_Input data_:
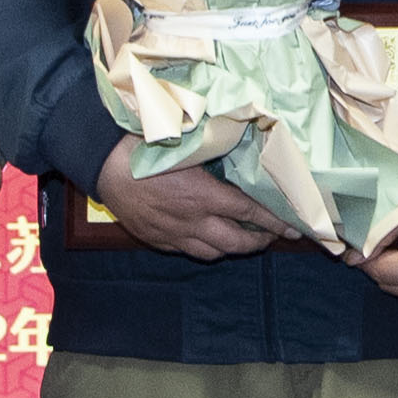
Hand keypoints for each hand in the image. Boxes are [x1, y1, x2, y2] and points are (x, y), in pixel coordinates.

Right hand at [95, 140, 284, 261]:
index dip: (275, 221)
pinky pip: (187, 251)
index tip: (294, 226)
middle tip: (272, 236)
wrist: (104, 164)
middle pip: (236, 242)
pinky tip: (208, 239)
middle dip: (259, 242)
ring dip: (232, 248)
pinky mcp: (156, 239)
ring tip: (244, 240)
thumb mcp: (188, 143)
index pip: (251, 212)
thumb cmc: (146, 146)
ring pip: (212, 253)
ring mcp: (173, 234)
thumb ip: (217, 150)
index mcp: (204, 196)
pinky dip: (203, 247)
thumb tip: (244, 143)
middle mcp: (192, 220)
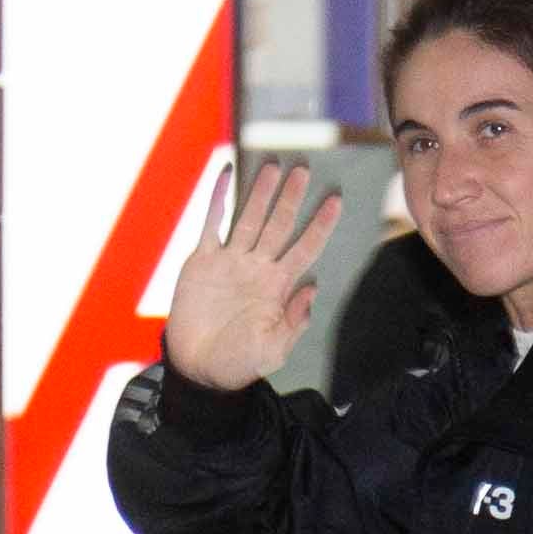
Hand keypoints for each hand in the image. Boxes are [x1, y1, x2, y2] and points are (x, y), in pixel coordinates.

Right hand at [162, 158, 342, 392]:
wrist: (197, 367)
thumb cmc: (237, 363)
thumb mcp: (273, 350)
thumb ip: (293, 323)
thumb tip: (313, 290)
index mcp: (278, 286)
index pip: (305, 248)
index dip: (320, 226)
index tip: (336, 201)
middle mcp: (257, 267)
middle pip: (279, 225)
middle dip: (292, 198)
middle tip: (304, 171)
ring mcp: (230, 261)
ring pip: (250, 218)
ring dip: (261, 193)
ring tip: (273, 166)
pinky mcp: (202, 260)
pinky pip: (212, 223)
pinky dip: (218, 199)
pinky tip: (226, 174)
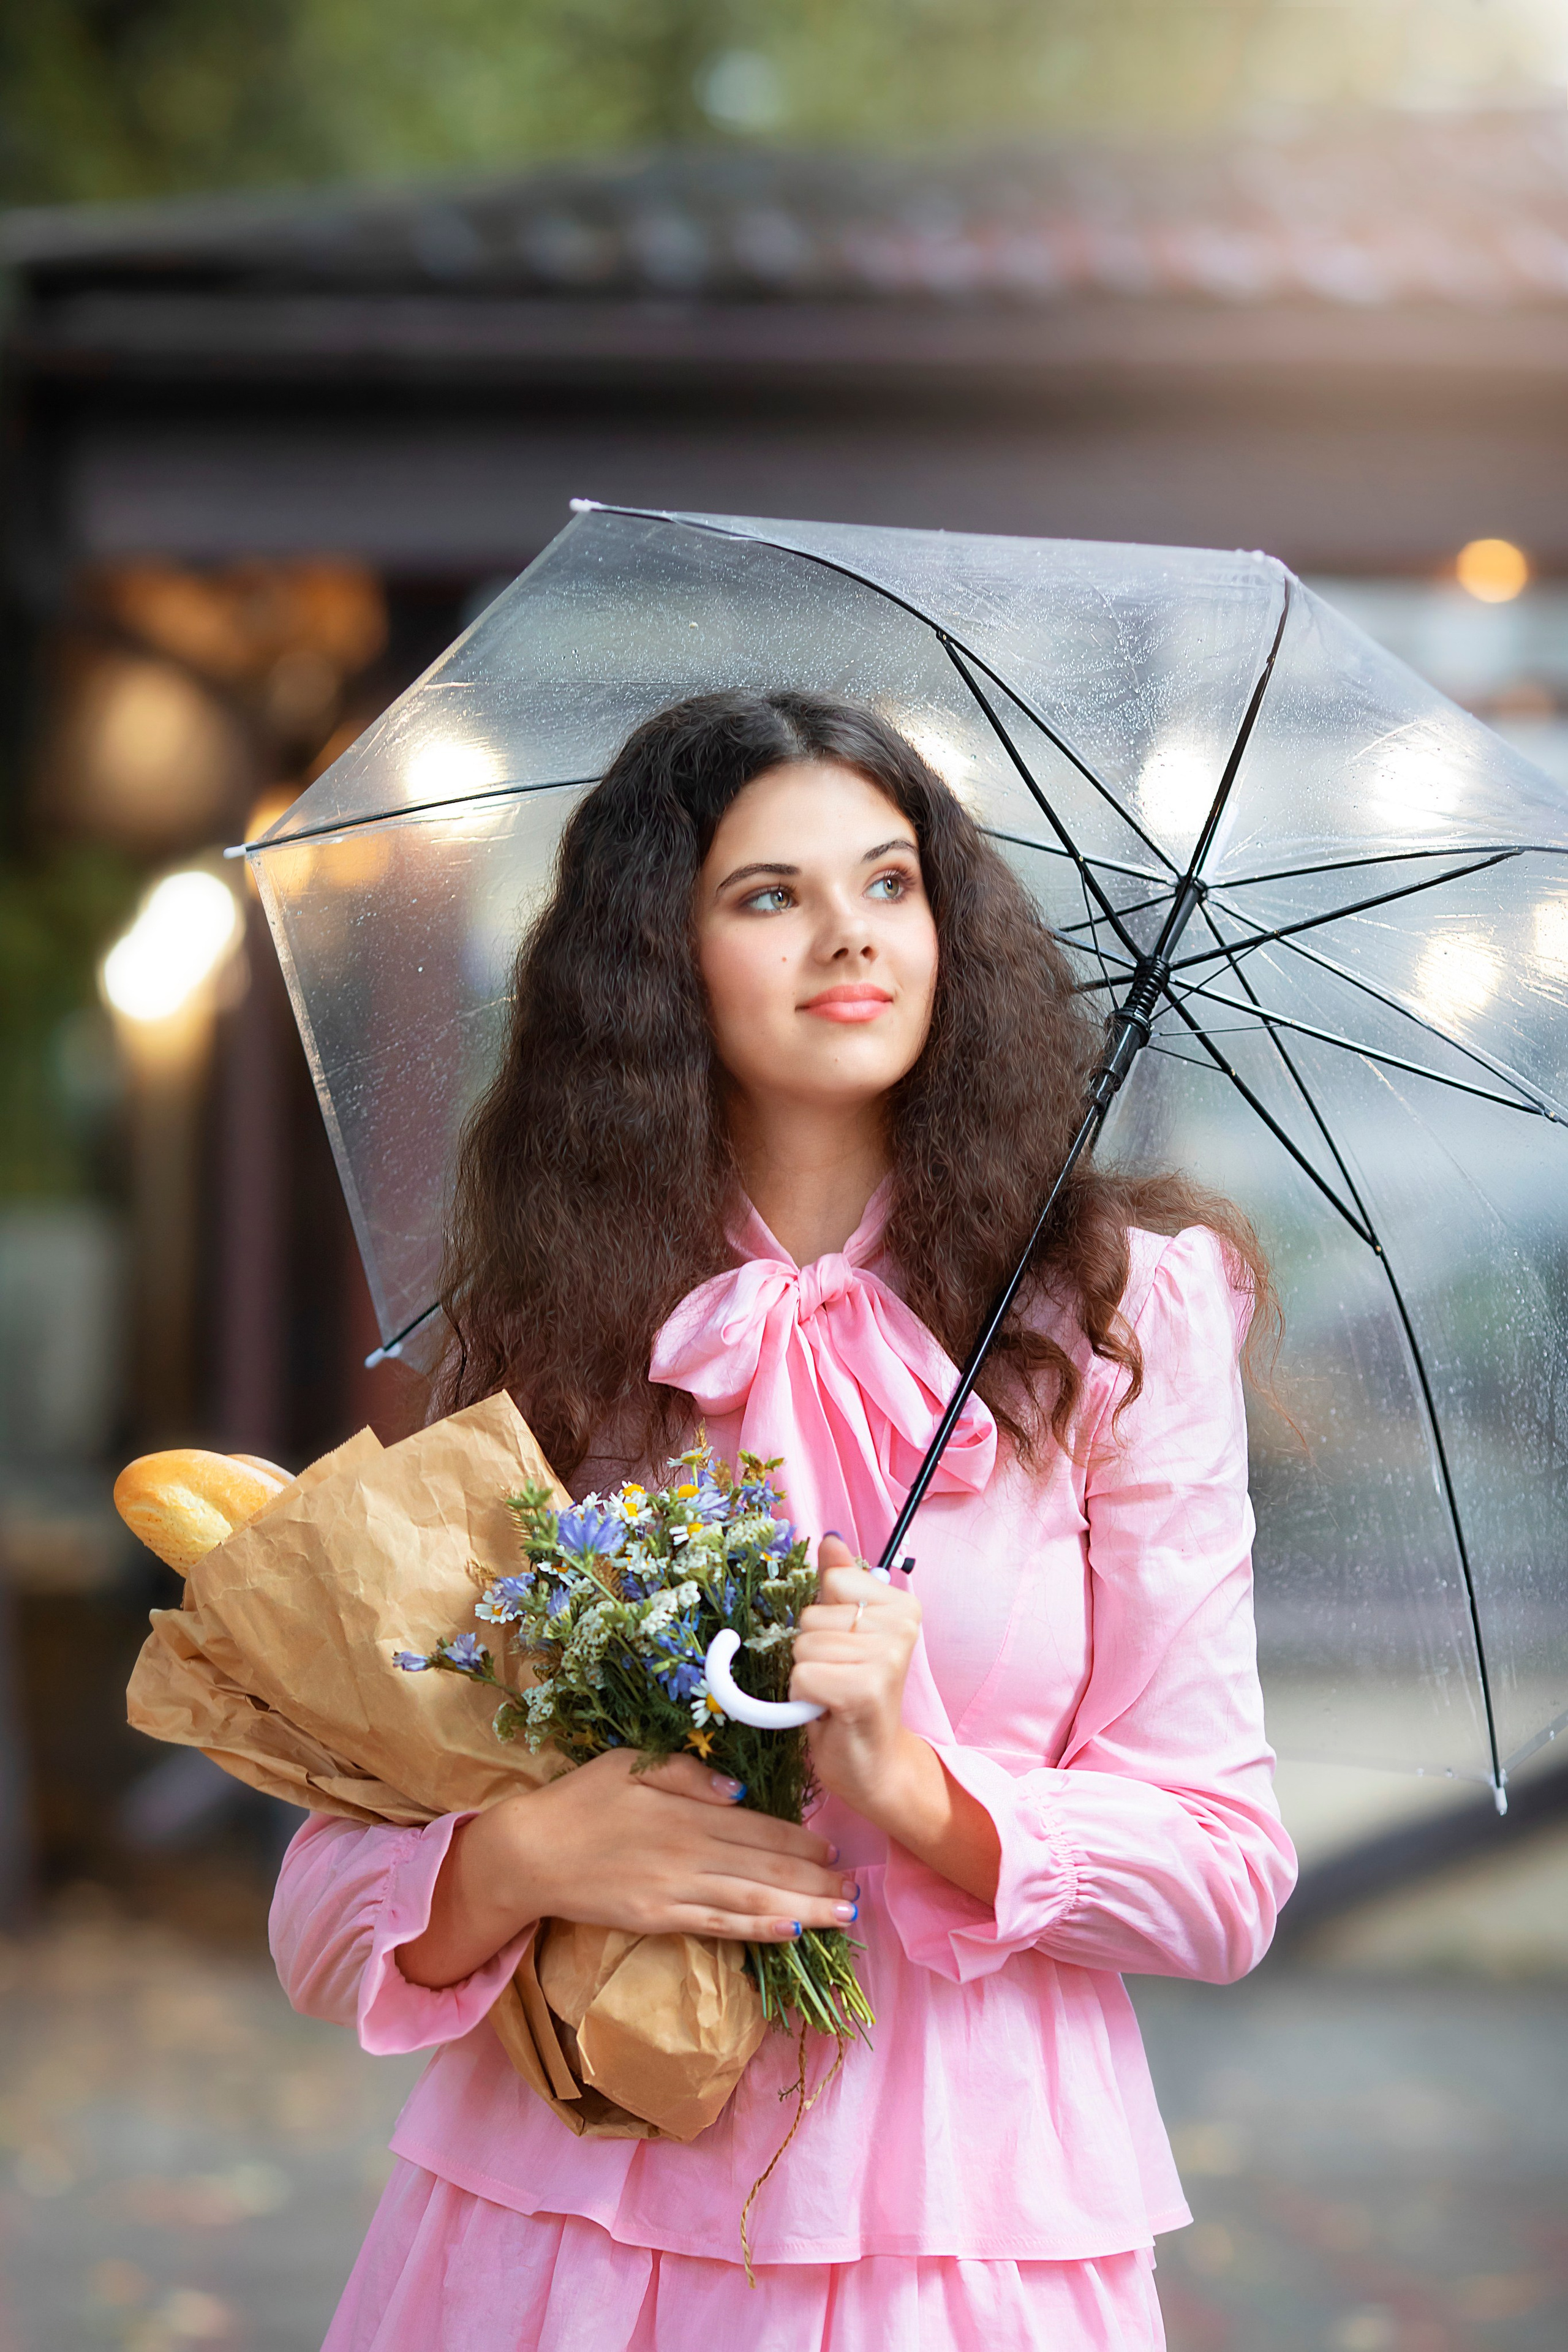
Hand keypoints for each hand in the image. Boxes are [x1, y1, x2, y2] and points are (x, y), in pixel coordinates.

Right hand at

_The task_: Pictures are skipped here. Print exactly, and only, the lines from the one holding "pinky tip: (208, 239)" through the final line of the material above, both ends included.

_Problem solution_:
pinky tip: (208, 239)
middle dip: (259, 242)
ring dip: (232, 248)
pinky mcp: (156, 239)
ring tip: (244, 240)
thumb mcp: (188, 143)
index pip: (251, 212)
thumb cmc: (146, 146)
ring pip: (212, 253)
ring mcp: (173, 234)
thumb ip: (217, 150)
index mcp: (204, 196)
pinky dip: (203, 247)
thumb tip: (244, 143)
middle mcp: (192, 220)
Hand keypoints for each hand in the image. Boxes are [x1, y1, x2, y2] and points are (x, y), in pixel coordinates.

Right hand at [162, 158, 342, 392]:
wrist: (197, 367)
thumb cmc: (237, 363)
thumb mcp: (273, 350)
thumb ip: (293, 323)
thumb tip: (313, 290)
index mcp: (278, 286)
index pip: (305, 248)
index dip: (320, 226)
index tip: (336, 201)
middle mcp: (257, 267)
middle pip: (279, 225)
middle dip: (292, 198)
middle tip: (304, 171)
ring mcp: (230, 261)
ring pip: (250, 218)
ring dip: (261, 193)
ring tip: (273, 166)
pinky mcp: (202, 260)
pinky pip: (212, 223)
pinky dip: (218, 199)
pinky tip: (226, 174)
Hand keypoints for each hand in the image. Boxes are [x1, y1, x2, y2] and points are (x, y), in pixel coordinates.

Right hand at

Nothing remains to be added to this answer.